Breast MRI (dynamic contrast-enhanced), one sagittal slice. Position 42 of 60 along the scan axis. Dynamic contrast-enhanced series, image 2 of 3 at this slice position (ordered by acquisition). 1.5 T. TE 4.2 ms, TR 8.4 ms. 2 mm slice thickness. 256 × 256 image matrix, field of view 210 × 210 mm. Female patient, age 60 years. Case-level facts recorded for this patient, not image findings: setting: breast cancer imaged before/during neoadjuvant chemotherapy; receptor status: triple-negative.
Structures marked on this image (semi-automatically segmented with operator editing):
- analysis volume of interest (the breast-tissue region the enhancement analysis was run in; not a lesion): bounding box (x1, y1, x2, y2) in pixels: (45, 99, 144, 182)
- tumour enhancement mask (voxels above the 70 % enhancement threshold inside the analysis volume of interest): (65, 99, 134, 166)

┄┄┄┄┄┄

The problem:
Set the data above down again in full, exactly as it reads.

Solution to this exercise:
Breast MRI (dynamic contrast-enhanced), one sagittal slice. Position 42 of 60 along the scan axis. Dynamic contrast-enhanced series, image 2 of 3 at this slice position (ordered by acquisition). 1.5 T. TE 4.2 ms, TR 8.4 ms. 2 mm slice thickness. 256 × 256 image matrix, field of view 210 × 210 mm. Female patient, age 60 years. Case-level facts recorded for this patient, not image findings: setting: breast cancer imaged before/during neoadjuvant chemotherapy; receptor status: triple-negative.
Structures marked on this image (semi-automatically segmented with operator editing):
- analysis volume of interest (the breast-tissue region the enhancement analysis was run in; not a lesion): bounding box (x1, y1, x2, y2) in pixels: (45, 99, 144, 182)
- tumour enhancement mask (voxels above the 70 % enhancement threshold inside the analysis volume of interest): (65, 99, 134, 166)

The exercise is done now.